The conditions set forth above will not apply in emergencies, to items normally obtained from manufacturers or suppliers nor to the performance of warranty work.

but those circumstances do not apply in the instant case.

In the instant case the Company contends that exceptions (3) and (4) apply. As to exception (3), it was the Company's position that the following essential equipment was not available and could not be made available:

2 J.D. 544 2 1/2 yard front end loaders

2 low bed trailer trucks

2 crew cab trucks

2 tandem dump trucks

1 crane

It was said that the Company did not have sufficient front-end loaders; that its low bed trailer trucks could not be released for the work in question; that it did not have sufficient crew cab trucks; and that it did not have the dump trucks in its inventory of Maintenance of Way equipment. It was not suggested that the employees would not be familiar with the operation of such equipment, or able to carry out the work.

There was no evidence as to the inability of the Company to procure such equipment on a reasonable basis, whether by way of lease or otherwise, and it was stated by the Union at the hearing that at least one of the Company's low bed trucks was not used "all summer long".

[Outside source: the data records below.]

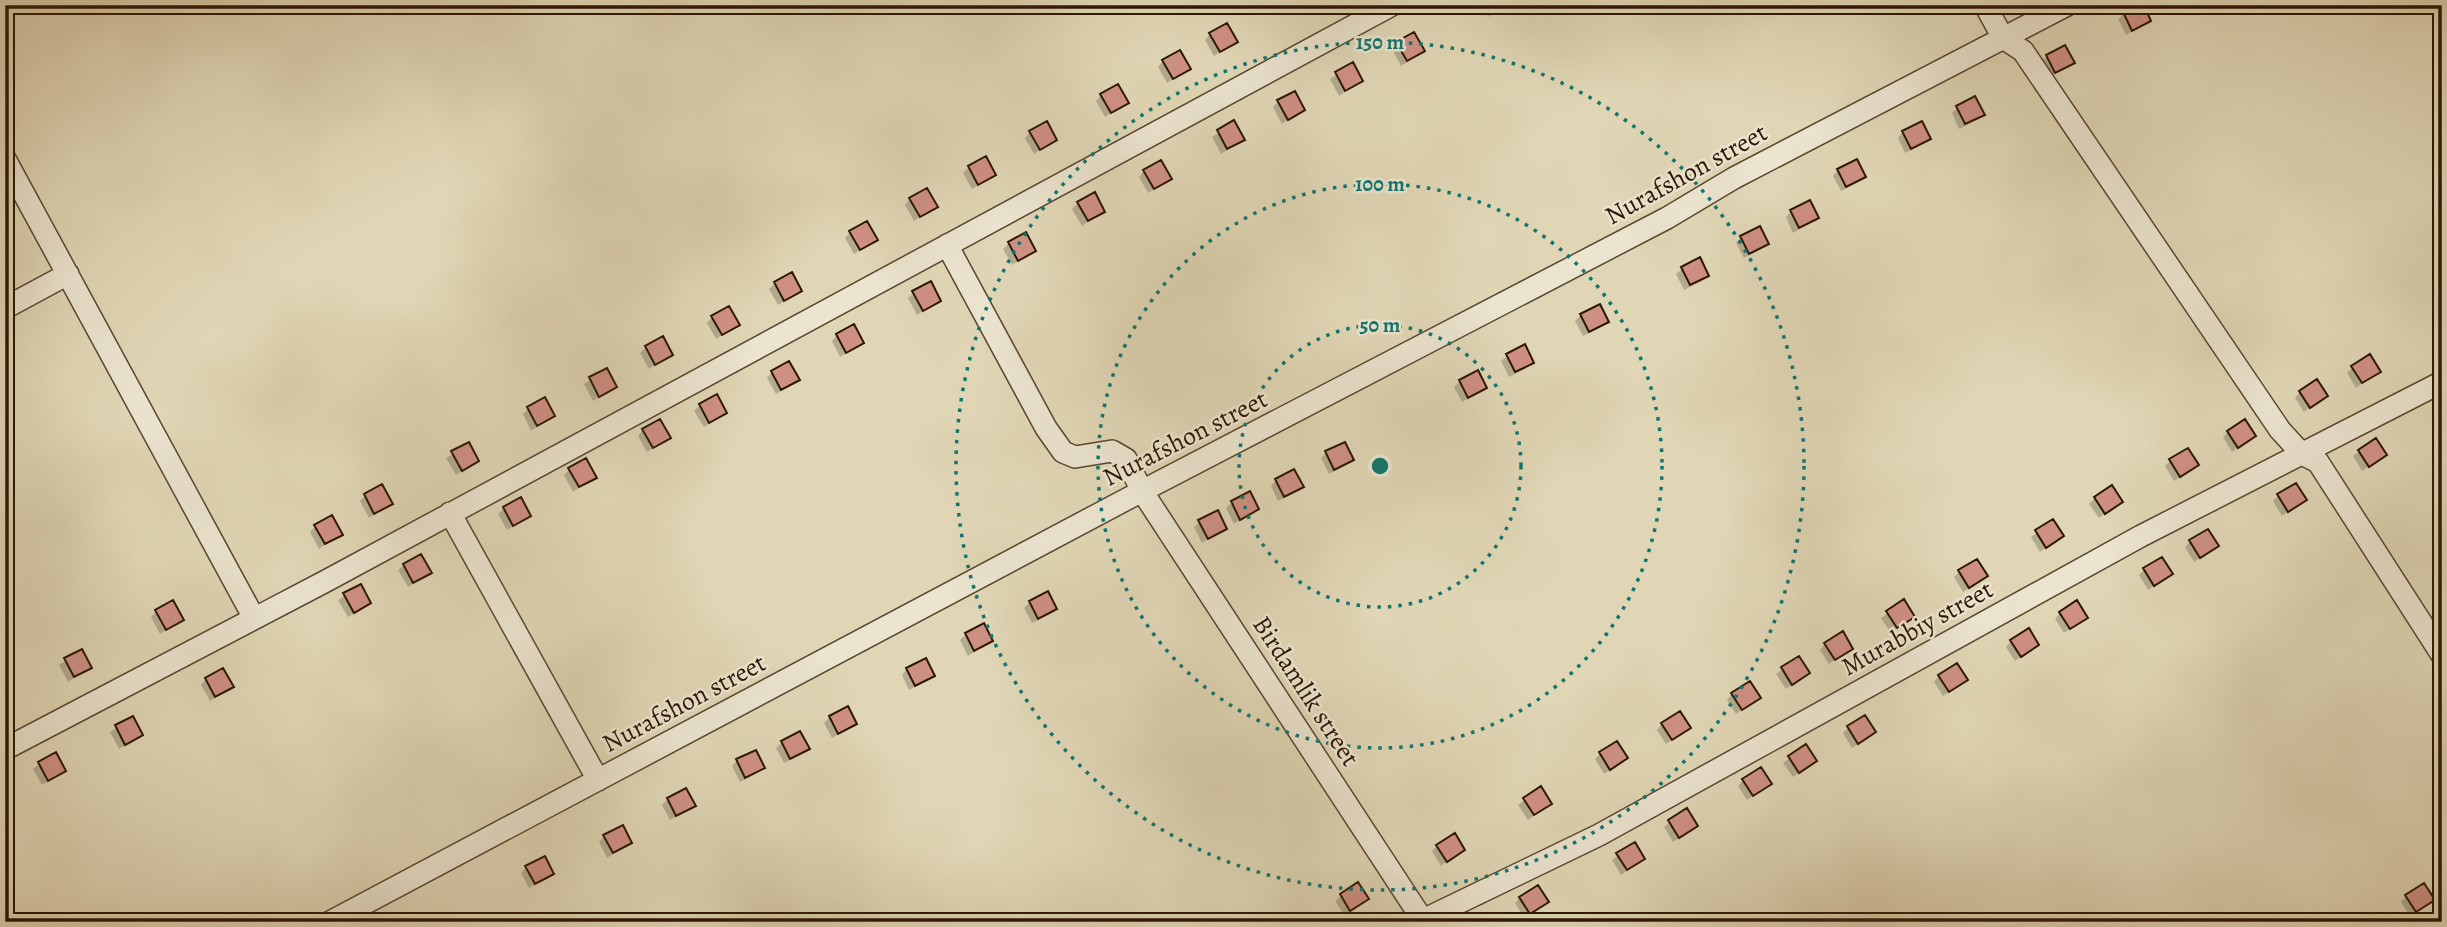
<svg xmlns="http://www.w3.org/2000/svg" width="2447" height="927" font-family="Alegreya,serif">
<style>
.shadow{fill:#0003}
.building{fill:#cf9084;stroke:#2b1604;stroke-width:2}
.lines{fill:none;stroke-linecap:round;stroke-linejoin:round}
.minor-casing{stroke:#584630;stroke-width:24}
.minor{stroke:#ebe4cf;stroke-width:21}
.ring{fill:none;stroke:#0f766e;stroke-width:3.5;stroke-dasharray:3.5 7}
.labels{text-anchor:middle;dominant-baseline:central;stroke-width:5;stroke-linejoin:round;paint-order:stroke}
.street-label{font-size:26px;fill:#2b1604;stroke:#ebe4cf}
.centre{fill:#0f766e;stroke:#ebe4cf;stroke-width:3.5}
.ring-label{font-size:21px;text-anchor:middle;font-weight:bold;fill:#0f766e;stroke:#ebe4cf;stroke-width:5;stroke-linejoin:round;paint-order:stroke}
</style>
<rect width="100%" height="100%" fill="#e0d6b5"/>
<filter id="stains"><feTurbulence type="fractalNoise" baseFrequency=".00286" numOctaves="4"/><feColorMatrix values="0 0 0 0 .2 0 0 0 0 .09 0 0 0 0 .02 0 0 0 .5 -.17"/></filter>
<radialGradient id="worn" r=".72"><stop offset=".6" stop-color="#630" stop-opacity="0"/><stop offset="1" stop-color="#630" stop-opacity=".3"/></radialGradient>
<path class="shadow" d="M1283 5H1305L1288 15Z
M1481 5H1507L1488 17Z
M2141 5 2149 20 2126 35 2118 19 2124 14Z
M1210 34 1235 42 1214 56 1205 40Z
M1397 44 1423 51 1401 66 1392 49Z
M2047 56 2072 63 2067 68 2049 77 2041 62Z
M1163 61 1189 69 1167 83 1158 67Z
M1352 65 1361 81 1339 96 1330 79Z
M1101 95 1127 103 1105 117 1096 101Z
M1278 102 1303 109 1282 124 1273 107Z
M1957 108 1983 114 1977 120 1959 129 1952 113Z
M1234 123 1243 139 1221 154 1212 137Z
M1030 132 1055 140 1034 154 1025 138Z
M1903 132 1929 139 1923 144 1905 153 1898 138Z
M969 167 994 175 972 189 963 173Z
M1838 170 1864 177 1858 182 1841 191 1833 176Z
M1144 171 1170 179 1148 193 1139 177Z
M910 199 935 207 914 221 905 205Z
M1078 203 1103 211 1082 226 1072 209Z
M1791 212 1817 218 1793 233 1786 217Z
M850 232 876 240 854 254 845 238Z
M1741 237 1767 244 1761 249 1744 258 1736 243Z
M1009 243 1034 251 1012 265 1003 249Z
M1699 260 1707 275 1702 281 1684 290 1676 274 1682 269Z
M775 283 800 291 778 305 769 289Z
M914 293 939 300 917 315 908 298Z
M1581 315 1607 322 1601 327 1583 336 1575 321Z
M712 317 738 325 716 339 707 323Z
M837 335 862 343 840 357 832 341Z
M646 347 671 355 649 369 640 353Z
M1525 347 1532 362 1527 368 1509 377 1501 361 1507 356Z
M2352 368 2378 371 2356 388 2347 373Z
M606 370 615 386 593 401 584 384Z
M772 372 797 380 776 394 767 378Z
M1460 381 1485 388 1462 402 1454 387Z
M2300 392 2326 396 2304 412 2295 398Z
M700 405 725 413 704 427 694 411Z
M2441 405H2442V420L2436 411Z
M528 409 553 416 531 431 523 414Z
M643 430 669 438 647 452 638 436Z
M2228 432 2254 436 2232 452 2223 437Z
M2376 440 2385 455 2362 471 2353 456Z
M468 444 477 460 456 475 446 458Z
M1326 453 1352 460 1346 465 1329 474 1321 458Z
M2170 461 2191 470 2174 481 2165 466Z
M569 470 594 477 573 492 564 475Z
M1276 480 1302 487 1296 492 1278 501 1271 486Z
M1249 494 1257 509 1234 524 1226 508 1232 503Z
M365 496 390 503 369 518 360 501Z
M2278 496 2299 505 2282 516 2273 501Z
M2095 498 2121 502 2099 518 2089 504Z
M504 508 529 516 507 530 498 514Z
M2053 521 2062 536 2040 552 2031 537Z
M1200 522 1225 528 1202 543 1194 527Z
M315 527 341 534 319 549 310 532Z
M2190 542 2217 546 2194 562 2185 547Z
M404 565 429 573 408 587 398 570Z
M2144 570 2171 574 2148 590 2139 575Z
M1959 572 1980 581 1963 592 1954 577Z
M360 586 369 603 348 617 338 600Z
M1030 602 1055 609 1050 614 1032 623 1024 608Z
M1904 602 1913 616 1891 633 1881 618Z
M156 612 182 619 160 634 151 617Z
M2060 613 2086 617 2064 633 2055 619Z
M983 626 991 641 968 656 960 640 966 634Z
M2011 641 2037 645 2015 661 2006 647Z
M1825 644 1851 648 1829 664 1820 650Z
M81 651 90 667 68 682 59 665Z
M1799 658 1803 678 1786 689 1776 674Z
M907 669 933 676 927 681 909 690 902 675Z
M1939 676 1966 680 1943 696 1934 682Z
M206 679 231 687 210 701 201 685Z
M1732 694 1759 698 1736 714 1727 700Z
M830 717 855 724 832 738 824 723Z
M132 718 141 734 119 749 110 732Z
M1662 724 1688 728 1666 744 1657 730Z
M1848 728 1874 732 1852 748 1843 733Z
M782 742 807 749 802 754 784 763 776 748Z
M1806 747 1815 761 1793 777 1783 763Z
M1600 754 1626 758 1604 774 1595 759Z
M737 761 763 768 757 773 740 782 732 766Z
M39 764 64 771 42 785 33 769Z
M1743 780 1769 784 1747 800 1738 786Z
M1540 789 1550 803 1528 820 1518 805Z
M668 799 694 806 688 811 670 820 662 805Z
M1670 822 1690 831 1673 842 1664 827Z
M604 837 630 843 607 858 599 842Z
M1634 844 1643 859 1621 875 1612 860Z
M1437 846 1463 850 1441 866 1432 851Z
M526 867 552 874 547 879 529 888 521 873Z
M1357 885 1367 899 1344 915 1335 901Z
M2406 896 2432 900 2410 916 2401 902Z
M1520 898 1546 902 1524 918 1515 903Z"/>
<path class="building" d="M2137 5H2144L2151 21 2132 31 2123 12Z
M1227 23 1238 42 1220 52 1209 33Z
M1414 32 1425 51 1407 61 1396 42Z
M2065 45 2075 63 2055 73 2046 55Z
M1180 50 1191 69 1173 79 1162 60Z
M1353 62 1363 81 1345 91 1335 72Z
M1118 84 1129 103 1111 113 1100 94Z
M1295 91 1305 110 1288 120 1277 100Z
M1975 96 1985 115 1965 124 1956 106Z
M1234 120 1245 140 1227 149 1217 130Z
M1047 121 1057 140 1040 150 1029 131Z
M1922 121 1931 139 1911 149 1902 131Z
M986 156 996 175 978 185 968 166Z
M1857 159 1866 177 1846 187 1837 169Z
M1161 160 1172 179 1154 189 1143 170Z
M927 188 938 207 920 217 909 198Z
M1095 192 1105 212 1088 221 1077 202Z
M1810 200 1819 218 1799 228 1790 210Z
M867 221 878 240 860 250 849 231Z
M1760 226 1769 244 1749 254 1740 236Z
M1026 232 1036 251 1018 261 1008 242Z
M1700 257 1709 276 1690 285 1681 267Z
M792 272 802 291 784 301 774 282Z
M931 281 941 301 923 311 912 291Z
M1600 304 1609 322 1589 332 1580 314Z
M729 306 740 325 722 335 711 316Z
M854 324 864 343 846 353 836 334Z
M663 336 673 355 655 365 645 346Z
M1525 344 1534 363 1515 372 1506 354Z
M2370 354 2381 372 2362 383 2351 366Z
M789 361 800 380 781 390 771 371Z
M607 368 617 387 599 397 589 377Z
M1478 370 1487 388 1468 398 1459 380Z
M2317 379 2328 396 2310 408 2299 391Z
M717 394 727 413 709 423 699 404Z
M545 397 555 416 537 426 527 407Z
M660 419 671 438 653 448 642 429Z
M2245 419 2256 436 2238 448 2227 431Z
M2376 438 2387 455 2369 467 2358 450Z
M469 442 479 461 462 471 451 451Z
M1345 442 1354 460 1334 470 1325 451Z
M2188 448 2199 465 2180 477 2169 459Z
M586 458 597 478 579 487 568 468Z
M1294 469 1304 487 1284 497 1275 479Z
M2296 483 2307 500 2288 512 2277 494Z
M382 484 393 504 374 514 364 494Z
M2112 485 2123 502 2105 514 2094 497Z
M1250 491 1259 509 1240 520 1231 501Z
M521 497 531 516 513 526 503 507Z
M1218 510 1227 529 1208 539 1198 520Z
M332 515 343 535 325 544 314 525Z
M2053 519 2064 536 2046 548 2035 530Z
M2208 529 2219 546 2200 558 2189 540Z
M421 554 432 573 413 583 403 564Z
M2162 557 2173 574 2154 586 2143 568Z
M1977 559 1988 576 1969 588 1958 570Z
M361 584 371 603 354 613 343 593Z
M1048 591 1057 609 1038 619 1029 601Z
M1904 599 1915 617 1897 628 1886 611Z
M173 600 184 620 166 630 155 610Z
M2077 600 2088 618 2070 629 2059 612Z
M984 623 993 641 974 651 965 633Z
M2029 628 2039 645 2021 657 2010 640Z
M1843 631 1853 649 1835 660 1824 643Z
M82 649 92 668 74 677 64 658Z
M1799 656 1810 673 1792 685 1781 667Z
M926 658 935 676 915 686 906 668Z
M1957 663 1968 680 1949 692 1938 675Z
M223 668 234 687 215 697 205 678Z
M1750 681 1761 698 1742 710 1731 693Z
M848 706 857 724 838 734 829 716Z
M1680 711 1691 728 1672 740 1661 723Z
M1865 715 1876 732 1858 744 1847 726Z
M133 716 143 735 125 745 115 725Z
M800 731 810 749 790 759 781 741Z
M1617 741 1628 758 1610 770 1599 752Z
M1806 744 1817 761 1799 773 1788 756Z
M756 750 765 768 745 778 736 759Z
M56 752 66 771 48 781 38 762Z
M1761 767 1772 784 1753 796 1742 779Z
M1541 786 1552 804 1534 815 1523 798Z
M686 788 696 806 676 816 667 798Z
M1687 808 1698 826 1679 838 1668 820Z
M623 825 632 843 613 853 603 835Z
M1455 833 1465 850 1447 862 1436 845Z
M1635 842 1645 859 1627 870 1616 853Z
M545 856 554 874 535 884 525 866Z
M1358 882 1369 899 1350 911 1340 894Z
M2424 883 2435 900 2416 912 2405 895Z
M1538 885 1549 902 1530 914 1519 897Z"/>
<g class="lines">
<defs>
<path id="minor" d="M1985 5 2003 38 2023 51 2280 430 2302 454 2318 462 2442 655
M5 159 254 618
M947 245 1046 428 1063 452 1075 457 1112 451 1126 459 1142 491 1424 922
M5 308 68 274
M450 513 598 780
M5 749 326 581 1392 5
M330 922 1142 491 1667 218 1734 178 2067 5
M1419 922 1599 835 2141 536 2442 382"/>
</defs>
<use href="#minor" class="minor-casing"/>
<use href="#minor" class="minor"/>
</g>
<g class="ring">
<circle cx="1380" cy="466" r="141"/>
<circle cx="1380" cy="466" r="282"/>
<circle cx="1380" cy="466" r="424"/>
</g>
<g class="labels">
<g class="street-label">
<text transform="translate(1686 174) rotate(-29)">Nurafshon street</text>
<text transform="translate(1185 438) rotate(-27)">Nurafshon street</text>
<text transform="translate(1917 628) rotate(-29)">Murabbiy street</text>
<text transform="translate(1306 691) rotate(57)">Birdamlik street</text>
<text transform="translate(684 703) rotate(-28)">Nurafshon street</text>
</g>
</g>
<circle cx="1380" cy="466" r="10" class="centre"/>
<g class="ring-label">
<text x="1380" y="49">150 m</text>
<text x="1380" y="191">100 m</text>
<text x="1380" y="332">50 m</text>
</g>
<rect width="2447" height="927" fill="none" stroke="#e0d6b5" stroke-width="28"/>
<rect x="7" y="7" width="2433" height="913" fill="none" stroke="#2b1604" stroke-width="3.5"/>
<rect x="14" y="14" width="2419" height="899" fill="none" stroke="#2b1604" stroke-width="2"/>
<rect width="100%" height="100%" filter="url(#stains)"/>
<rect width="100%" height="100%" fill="url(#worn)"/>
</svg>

The onus is on the Company, in circumstances such as those of this case where the general provisions of the agreement apply, to show persuasively that one or more of the exceptions is applicable. While it would indeed appear that essential equipment was not immediately available, it has not been shown that it could not be made available. That matter, of course, is related to the fourth exception, which raises the question of the justification of the expense (whether on capital or operating account) of the Company's arranging for essential equipment and performing the work with its own forces. From the material before me, it would appear that, in relation to the contract cost of just over $60,000.00, the excess cost to the Company by having the job done by its own forces would have been rather more (without taking into account equipment costs), than $37,000.00. It would be my view that the nature or volume of the work would not justify an expense of that order.

 

In any event, it would appear that none of the persons on whose behalf this grievance was brought were unable to hold work because of the contracting-out. Even if it were the case that the extra expense were justified, it has not been shown that a contracting-out contrary to the Collective Agreement resulted in the grievors being "unable to hold work". The final paragraph of the agreement is as follows:

Where a Union contends that the Railway has contracted out work contrary to the foregoing and this results in an employee being unable to hold work, the Union may progress a grievance in respect of such employee by using the grievance procedure which would apply if this were a grievance under the collective agreement. Such grievance shall commence at (*), the union officer submitting the facts on which the Union replies to support its contention. Any such grievance must be submitted within 30 days from the alleged non-compliance.

In fact, each of the grievors had exercisable seniority rights (some of which were exercised) which would enable him to "hold work". It has not been established, then, that any violation of the Collective Agreement in this case would entitle any individuals to relief.

For all of the foregoing reasons, the grievance must be dismissed.